- BEREITGESTELLTER TEXT -
Schattenblick →INFOPOOL →BÜRGER/GESELLSCHAFT → FAKTEN

INTERNATIONAL/111: Chile - Zivilgesellschaft befürwortet Zugang Boliviens zum Meer (IPS)


IPS-Inter Press Service Deutschland gGmbH
IPS-Tagesdienst vom 21. Juni 2012

Chile: 'Akt der Solidarität' - Zivilgesellschaft befürwortet Zugang Boliviens zum Meer

von Marianela Jarroud



Santiago, 21. Juni (IPS) - Bolivien rennt mit seiner Forderung nach einem Zugang zum Meer bei der organisierten chilenischen Zivilgesellschaft offene Türen ein. So gibt es in Chile Stimmen, die von einem "Recht" der Bolivianer auf einen Teil des Territoriums sprechen.

- BEREITGESTELLTE DATEN -

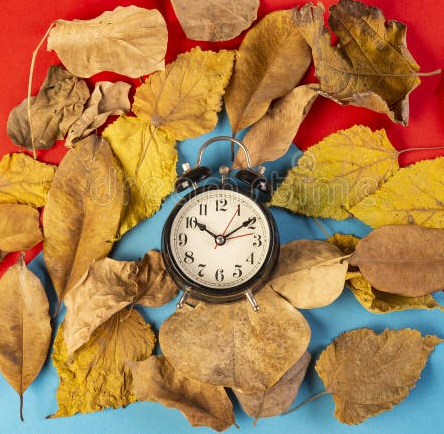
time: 10:09
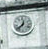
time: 12:37
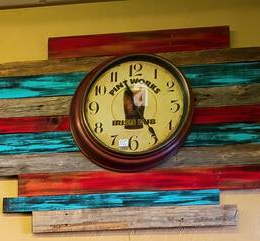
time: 11:24
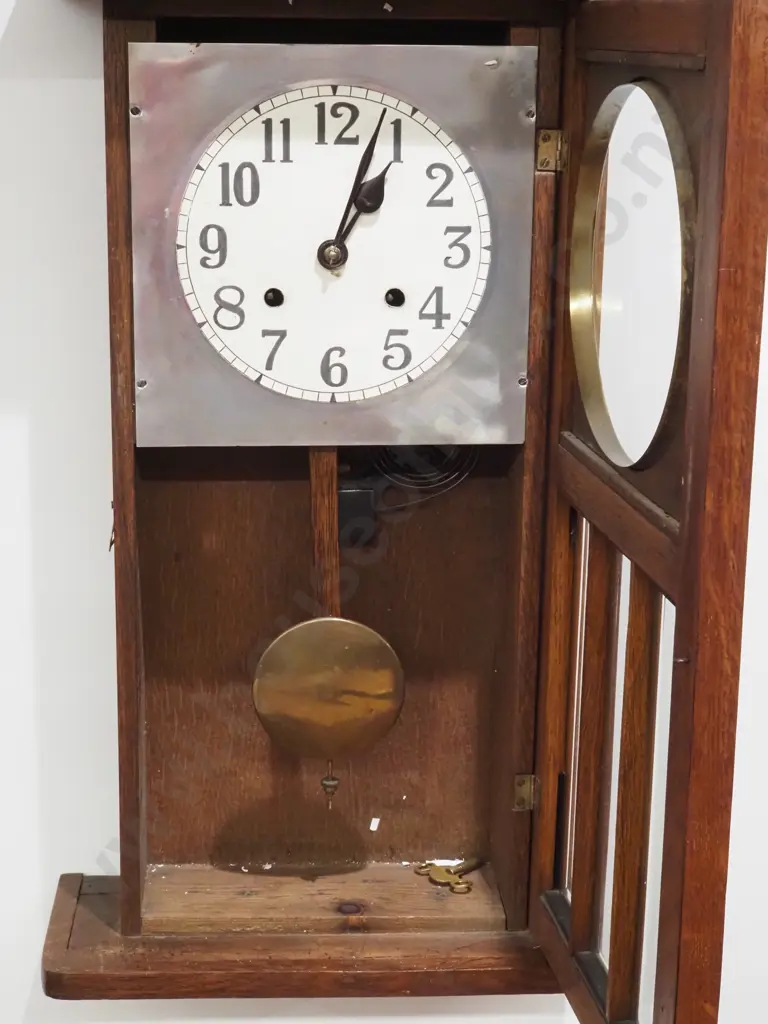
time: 1:03
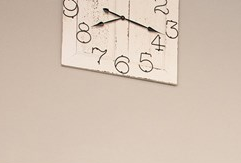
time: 8:17
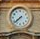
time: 7:37
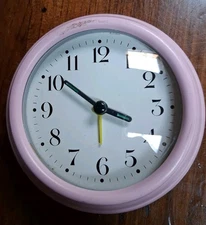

- AUFGABEN -
A - Was fordert Bolivien laut dem Artikel über Boliviens Zugang zum Meer?
B - Schreibe aus dem Artikel über Boliviens Zugang zum Meer den Abschnitt ab, der mit den Worten „Santiago, 21. Juni“ beginnt und mit „des Territoriums sprechen.“ endet.
C - Setze bitte den Artikel über Boliviens Zugang zum Meer im Anschluss an seinen letzten Satz fort.
Das Material wird hier nicht gebraucht.

- LÖSUNGEN -
A - Einen Zugang zum Meer.

B -
Santiago, 21. Juni (IPS) - Bolivien rennt mit seiner Forderung nach einem Zugang zum Meer bei der organisierten chilenischen Zivilgesellschaft offene Türen ein. So gibt es in Chile Stimmen, die von einem "Recht" der Bolivianer auf einen Teil des Territoriums sprechen.

C -
Wie die Pressesprecherin der chilenischen Nichtregierungsorganisation 'Observatorio Ciudadano' (Bürgerbeobachtungsstelle), Paulina Acevedo, erklärte, bringt die chilenische Gesellschaft durchaus Verständnis für den Wunsch Boliviens nach einem Zugang zum Meer auf. So sei man der Meinung, dass die Völker Solidarität praktizieren sollten, anstatt der Entwicklung Boliviens im Wege zu stehen.

Bolivien und Paraguay sind die einzigen landeingeschlossenen Staaten Lateinamerikas. Bolivien hatte seinen Zugang zum Meer im Pazifikkrieg gegen Chile von 1879 bis 1884 verloren, in den auch Peru verwickelt war. La Paz und Santiago unterzeichneten 1904 ein Friedens-, Freundschafts- und Handelsabkommen, das Bolivien zum Binnenstaat machte.

Die Bolivianer argumentieren, dass ihre Chancen, sich innerhalb der jetzigen Grenzen zu entwickeln und Handel zu treiben, gering sind. Sie sehen sich ferner in ihrer nationalen Sicherheit bedroht.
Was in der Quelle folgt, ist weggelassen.